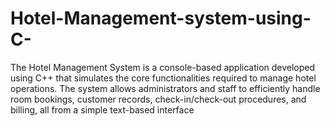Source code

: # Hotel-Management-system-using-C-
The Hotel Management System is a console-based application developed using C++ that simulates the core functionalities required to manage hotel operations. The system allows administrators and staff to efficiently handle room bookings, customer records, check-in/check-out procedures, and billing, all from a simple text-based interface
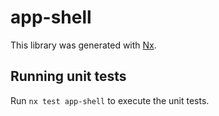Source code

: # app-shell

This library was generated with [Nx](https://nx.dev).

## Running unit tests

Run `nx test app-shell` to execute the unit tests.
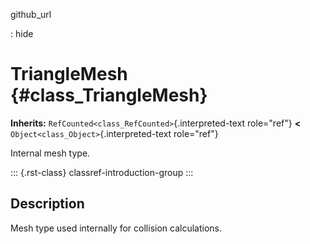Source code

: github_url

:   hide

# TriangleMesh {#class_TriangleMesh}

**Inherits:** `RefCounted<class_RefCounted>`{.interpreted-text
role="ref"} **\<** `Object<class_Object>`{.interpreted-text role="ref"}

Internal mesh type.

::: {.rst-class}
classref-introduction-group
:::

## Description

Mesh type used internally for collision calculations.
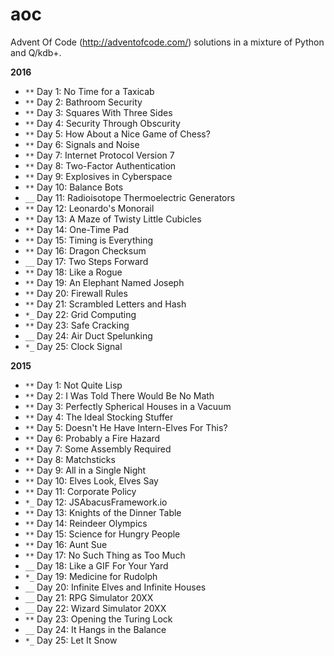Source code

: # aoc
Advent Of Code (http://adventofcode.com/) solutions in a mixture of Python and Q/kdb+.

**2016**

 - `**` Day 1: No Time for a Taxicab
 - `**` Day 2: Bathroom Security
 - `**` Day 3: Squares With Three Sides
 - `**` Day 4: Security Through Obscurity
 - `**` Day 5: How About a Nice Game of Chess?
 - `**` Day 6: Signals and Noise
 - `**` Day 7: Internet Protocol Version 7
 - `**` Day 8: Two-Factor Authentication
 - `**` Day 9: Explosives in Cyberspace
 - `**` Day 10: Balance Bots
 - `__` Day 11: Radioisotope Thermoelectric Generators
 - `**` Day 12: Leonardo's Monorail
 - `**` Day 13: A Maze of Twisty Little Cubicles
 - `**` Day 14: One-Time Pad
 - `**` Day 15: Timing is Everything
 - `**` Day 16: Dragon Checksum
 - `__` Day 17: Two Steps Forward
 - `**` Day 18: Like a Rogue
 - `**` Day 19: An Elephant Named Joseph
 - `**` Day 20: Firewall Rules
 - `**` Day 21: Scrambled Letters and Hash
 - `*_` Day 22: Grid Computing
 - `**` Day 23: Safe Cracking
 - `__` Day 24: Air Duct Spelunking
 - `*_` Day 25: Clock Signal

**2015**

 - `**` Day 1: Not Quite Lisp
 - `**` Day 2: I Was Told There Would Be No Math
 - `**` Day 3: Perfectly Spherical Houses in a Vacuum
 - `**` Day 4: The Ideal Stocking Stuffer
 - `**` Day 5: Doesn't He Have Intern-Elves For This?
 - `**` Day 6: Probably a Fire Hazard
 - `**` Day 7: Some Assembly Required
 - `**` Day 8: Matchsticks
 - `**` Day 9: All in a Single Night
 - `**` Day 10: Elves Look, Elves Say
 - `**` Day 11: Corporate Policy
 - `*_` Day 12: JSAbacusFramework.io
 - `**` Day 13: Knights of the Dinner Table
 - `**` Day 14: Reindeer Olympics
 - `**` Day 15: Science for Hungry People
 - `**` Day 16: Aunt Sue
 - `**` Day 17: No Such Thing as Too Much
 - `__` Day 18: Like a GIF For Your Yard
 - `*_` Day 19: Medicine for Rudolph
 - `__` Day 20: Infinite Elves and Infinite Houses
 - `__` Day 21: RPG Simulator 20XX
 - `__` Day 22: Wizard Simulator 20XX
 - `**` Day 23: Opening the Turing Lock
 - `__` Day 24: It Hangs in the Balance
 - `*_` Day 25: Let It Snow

---

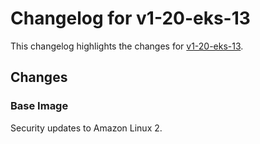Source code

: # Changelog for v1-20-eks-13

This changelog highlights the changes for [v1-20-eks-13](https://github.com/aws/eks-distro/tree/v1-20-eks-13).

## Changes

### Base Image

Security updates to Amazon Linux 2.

==

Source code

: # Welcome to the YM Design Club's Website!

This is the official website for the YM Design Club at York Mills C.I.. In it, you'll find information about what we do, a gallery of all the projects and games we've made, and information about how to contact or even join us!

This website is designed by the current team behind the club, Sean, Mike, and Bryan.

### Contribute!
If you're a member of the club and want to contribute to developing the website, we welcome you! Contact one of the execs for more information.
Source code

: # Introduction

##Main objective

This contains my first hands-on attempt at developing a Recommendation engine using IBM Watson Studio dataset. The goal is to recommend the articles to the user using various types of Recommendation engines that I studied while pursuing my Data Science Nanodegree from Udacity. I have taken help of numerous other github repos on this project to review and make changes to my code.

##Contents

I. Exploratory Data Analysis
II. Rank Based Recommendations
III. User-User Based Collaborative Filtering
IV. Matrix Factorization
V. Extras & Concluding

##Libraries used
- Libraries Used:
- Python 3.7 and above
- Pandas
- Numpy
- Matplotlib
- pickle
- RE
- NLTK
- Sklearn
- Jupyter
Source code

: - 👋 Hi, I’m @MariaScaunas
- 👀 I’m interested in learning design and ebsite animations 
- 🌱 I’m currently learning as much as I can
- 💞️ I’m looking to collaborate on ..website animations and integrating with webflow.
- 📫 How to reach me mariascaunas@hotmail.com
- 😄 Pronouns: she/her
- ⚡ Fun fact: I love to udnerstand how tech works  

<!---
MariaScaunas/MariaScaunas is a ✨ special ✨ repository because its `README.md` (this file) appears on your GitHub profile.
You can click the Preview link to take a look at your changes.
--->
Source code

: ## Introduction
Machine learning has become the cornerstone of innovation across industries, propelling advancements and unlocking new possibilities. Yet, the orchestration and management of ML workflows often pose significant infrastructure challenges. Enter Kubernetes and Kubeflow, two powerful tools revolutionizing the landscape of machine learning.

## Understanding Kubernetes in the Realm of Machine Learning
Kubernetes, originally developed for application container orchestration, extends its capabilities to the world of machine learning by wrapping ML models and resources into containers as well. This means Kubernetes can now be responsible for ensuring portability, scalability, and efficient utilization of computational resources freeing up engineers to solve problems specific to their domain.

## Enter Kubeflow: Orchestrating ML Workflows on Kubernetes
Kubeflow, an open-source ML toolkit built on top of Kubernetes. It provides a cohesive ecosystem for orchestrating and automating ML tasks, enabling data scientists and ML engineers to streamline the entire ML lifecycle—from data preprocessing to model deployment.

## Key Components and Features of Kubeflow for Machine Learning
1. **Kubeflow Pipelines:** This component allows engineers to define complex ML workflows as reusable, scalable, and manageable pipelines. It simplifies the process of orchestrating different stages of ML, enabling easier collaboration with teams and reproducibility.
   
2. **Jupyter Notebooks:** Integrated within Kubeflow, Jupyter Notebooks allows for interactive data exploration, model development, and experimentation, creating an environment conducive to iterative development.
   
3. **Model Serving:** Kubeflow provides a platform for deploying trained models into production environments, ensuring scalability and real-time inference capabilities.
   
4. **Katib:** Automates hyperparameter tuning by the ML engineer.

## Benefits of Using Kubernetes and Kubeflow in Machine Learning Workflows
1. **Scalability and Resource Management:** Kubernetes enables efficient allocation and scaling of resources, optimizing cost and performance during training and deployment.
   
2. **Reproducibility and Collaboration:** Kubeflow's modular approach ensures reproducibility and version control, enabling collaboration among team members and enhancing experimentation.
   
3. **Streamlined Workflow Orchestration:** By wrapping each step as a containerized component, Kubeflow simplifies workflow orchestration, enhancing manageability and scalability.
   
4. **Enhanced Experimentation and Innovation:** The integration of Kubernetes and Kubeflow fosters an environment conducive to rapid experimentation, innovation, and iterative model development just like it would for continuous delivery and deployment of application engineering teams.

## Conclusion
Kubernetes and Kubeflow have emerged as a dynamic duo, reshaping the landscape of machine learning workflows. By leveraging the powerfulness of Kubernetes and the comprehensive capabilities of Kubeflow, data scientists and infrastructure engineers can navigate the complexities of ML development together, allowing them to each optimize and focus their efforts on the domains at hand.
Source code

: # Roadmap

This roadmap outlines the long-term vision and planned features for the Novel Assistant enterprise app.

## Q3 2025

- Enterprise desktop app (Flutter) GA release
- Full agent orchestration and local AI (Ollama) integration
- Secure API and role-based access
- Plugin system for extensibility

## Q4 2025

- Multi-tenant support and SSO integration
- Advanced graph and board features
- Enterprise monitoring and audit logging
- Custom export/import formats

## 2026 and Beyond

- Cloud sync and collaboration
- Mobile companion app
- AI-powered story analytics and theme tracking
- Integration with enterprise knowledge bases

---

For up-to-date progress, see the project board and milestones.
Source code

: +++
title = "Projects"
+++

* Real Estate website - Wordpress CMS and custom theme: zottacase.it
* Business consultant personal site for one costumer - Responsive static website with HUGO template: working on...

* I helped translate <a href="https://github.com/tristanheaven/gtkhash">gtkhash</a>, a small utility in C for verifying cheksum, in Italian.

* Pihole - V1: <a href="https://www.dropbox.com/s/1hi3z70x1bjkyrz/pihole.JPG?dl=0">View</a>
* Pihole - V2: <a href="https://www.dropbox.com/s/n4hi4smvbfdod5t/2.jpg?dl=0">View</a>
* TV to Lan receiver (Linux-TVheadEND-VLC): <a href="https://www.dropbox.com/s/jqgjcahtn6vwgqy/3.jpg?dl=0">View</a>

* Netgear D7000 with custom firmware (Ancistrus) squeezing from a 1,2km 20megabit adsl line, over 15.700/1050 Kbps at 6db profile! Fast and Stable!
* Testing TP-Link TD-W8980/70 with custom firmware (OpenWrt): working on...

TASK DETAILS: Return, with no change at all, every line in the entries above from the line containing "Signals and Noise" through the line containing "16: Dragon Checksum".

RESPONSE BELOW:
 - `**` Day 6: Signals and Noise
 - `**` Day 7: Internet Protocol Version 7
 - `**` Day 8: Two-Factor Authentication
 - `**` Day 9: Explosives in Cyberspace
 - `**` Day 10: Balance Bots
 - `__` Day 11: Radioisotope Thermoelectric Generators
 - `**` Day 12: Leonardo's Monorail
 - `**` Day 13: A Maze of Twisty Little Cubicles
 - `**` Day 14: One-Time Pad
 - `**` Day 15: Timing is Everything
 - `**` Day 16: Dragon Checksum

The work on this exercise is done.